Из этих принципов, боровшихся тогда за свое младенческое существование, Мильтон был самым преданным и красноречивым литературным поборником. Нам не нужно говорить, как сильно мы восхищаемся его общественным поведением. Но мы не можем скрыть от себя, что большая часть его соотечественников до сих пор считает его неоправданным. Гражданская война, действительно, обсуждалась больше и понята меньше, чем любое другое событие в английской истории. Друзья свободы страдали от недостатка, на который так горько жаловался лев в басне. Хотя они были победителями, их враги были живописцами. Как группа, круглоголовые сделали все возможное, чтобы опорочить и разрушить литературу; и литература была в расчете с ними, как, в конечном счете, она всегда бывает со своими врагами. Лучшая книга на их стороне вопроса — это очаровательное повествование миссис Хатчинсон. «История парламента» Мэя хороша; но она обрывается на самом интересном кризисе борьбы. Труд Ладлоу глуп и неистов; и большинство поздних писателей, которые поддержали то же дело, Олдмиксон, например, и Кэтрин Маколей, были, мягко говоря, более отмечены рвением, чем беспристрастием или мастерством. С другой стороны — самые авторитетные и самые популярные исторические труды на нашем языке: Кларендона и Юма. Первый не только умело написан и полон ценной информации, но и обладает налетом достоинства и искренности, которые делают даже предрассудки и ошибки, которыми он изобилует, респектабельными. Юм, из чьего захватывающего повествования огромная масса читающей публики до сих пор довольствуется черпанием своих мнений, ненавидел религию настолько, что ненавидел свободу за то, что она была связана с религией, и защищал дело тирании с ловкостью адвоката, притворяясь беспристрастностью судьи.

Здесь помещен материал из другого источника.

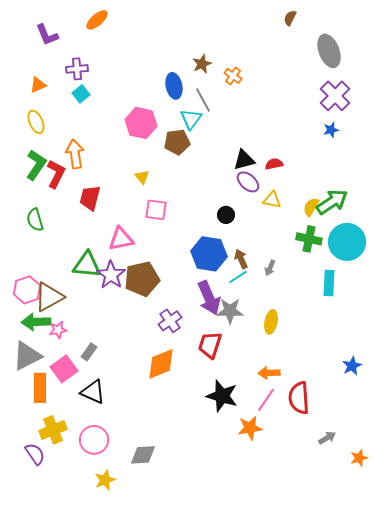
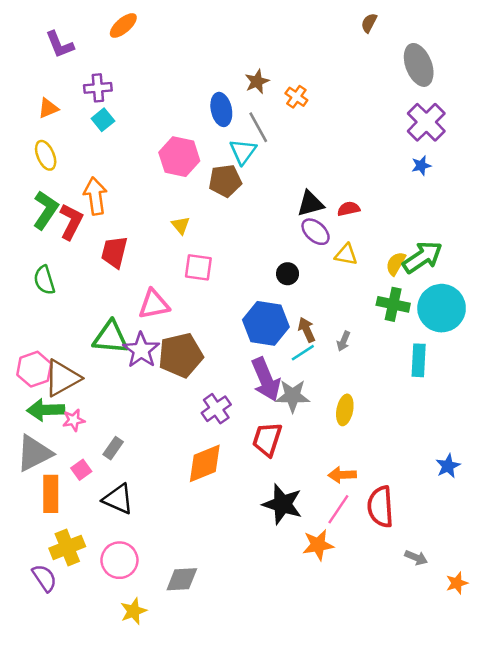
pink square: (64, 369) -> (81, 470), size x0.6
gray arrow: (327, 438) -> (416, 558), turned 54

Общественное поведение Мильтона должно быть одобрено или осуждено в зависимости от того, покажется ли сопротивление народа Карлу Первому оправданным или преступным. Поэтому мы не будем извиняться за то, что посвятим несколько страниц обсуждению этого интересного и важнейшего вопроса. Мы не будем аргументировать его на общих основаниях. Мы не будем прибегать к тем первичным принципам, из которых следует выводить право любого правительства на повиновение своих подданных. Мы имеем право на эту выгодную позицию, но мы откажемся от нее. Мы в этом вопросе настолько уверены в своем превосходстве, что не прочь подражать показному великодушию тех древних рыцарей, которые давали обет сражаться без шлема и щита против всех врагов и предоставлять своим противникам преимущество солнца и ветра. Мы возьмем голый конституционный вопрос. Мы уверенно утверждаем, что каждая причина, которую можно привести в пользу Революции 1688 года, может быть приведена с по крайней мере равной силой в пользу того, что называется Великой Революцией.